Page-level text extractions
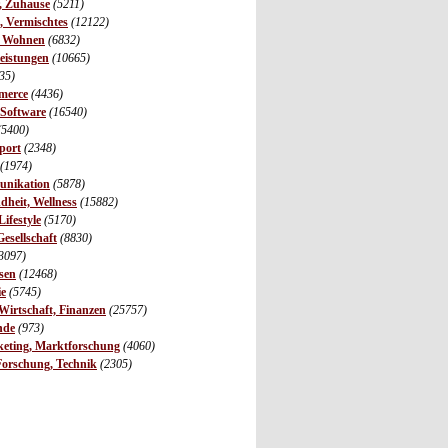
r, Zuhause
(5211)
s, Vermischtes
(12122)
, Wohnen
(6832)
leistungen
(10665)
35)
merce
(4436)
 Software
(16540)
(5400)
port
(2348)
(1974)
unikation
(5878)
dheit, Wellness
(15882)
ifestyle
(5170)
Gesellschaft
(8830)
3097)
sen
(12468)
ie
(5745)
irtschaft, Finanzen
(25757)
nde
(973)
eting, Marktforschung
(4060)
Forschung, Technik
(2305)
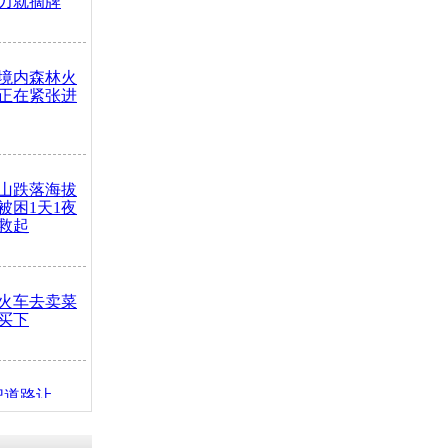
力就摘牌
境内森林火
正在紧张进
山跌落海拔
崖被困1天1夜
救起
火车去卖菜
买下
把道路让
突发疾病交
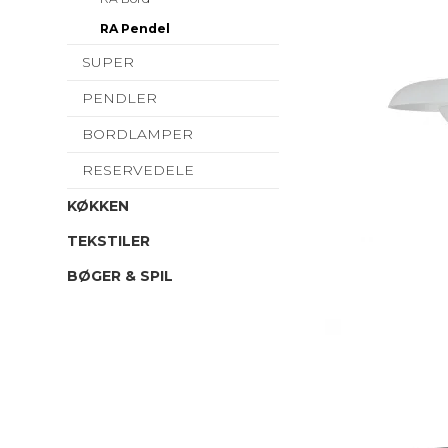
RA Pendel
SUPER
PENDLER
BORDLAMPER
RESERVEDELE
KØKKEN
TEKSTILER
BØGER & SPIL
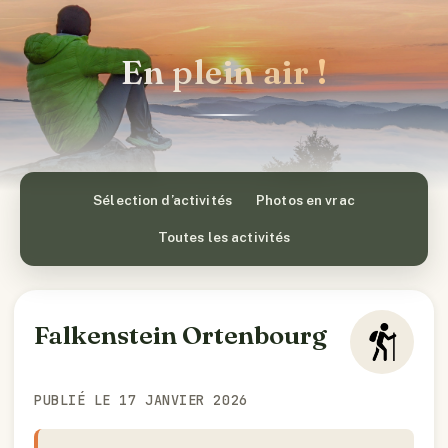
En plein air !
Sélection d’activités
Photos en vrac
Toutes les activités
Falkenstein Ortenbourg
PUBLIÉ LE 17 JANVIER 2026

[PROBLEM DESCRIPTION] Print every line above exactly. Leave the pictures out.

[WRITTEN SOLUTION]
r, Zuhause
(5211)
s, Vermischtes
(12122)
, Wohnen
(6832)
leistungen
(10665)
35)
merce
(4436)
 Software
(16540)
(5400)
port
(2348)
(1974)
unikation
(5878)
dheit, Wellness
(15882)
ifestyle
(5170)
Gesellschaft
(8830)
3097)
sen
(12468)
ie
(5745)
irtschaft, Finanzen
(25757)
nde
(973)
eting, Marktforschung
(4060)
Forschung, Technik
(2305)
力就摘牌
境内森林火
正在紧张进
山跌落海拔
崖被困1天1夜
救起
火车去卖菜
买下
把道路让
突发疾病交
RA Pendel
SUPER
PENDLER
BORDLAMPER
RESERVEDELE
KØKKEN
TEKSTILER
BØGER & SPIL
En plein air !
Sélection d’activités
Photos en vrac
Toutes les activités
Falkenstein Ortenbourg
PUBLIÉ LE 17 JANVIER 2026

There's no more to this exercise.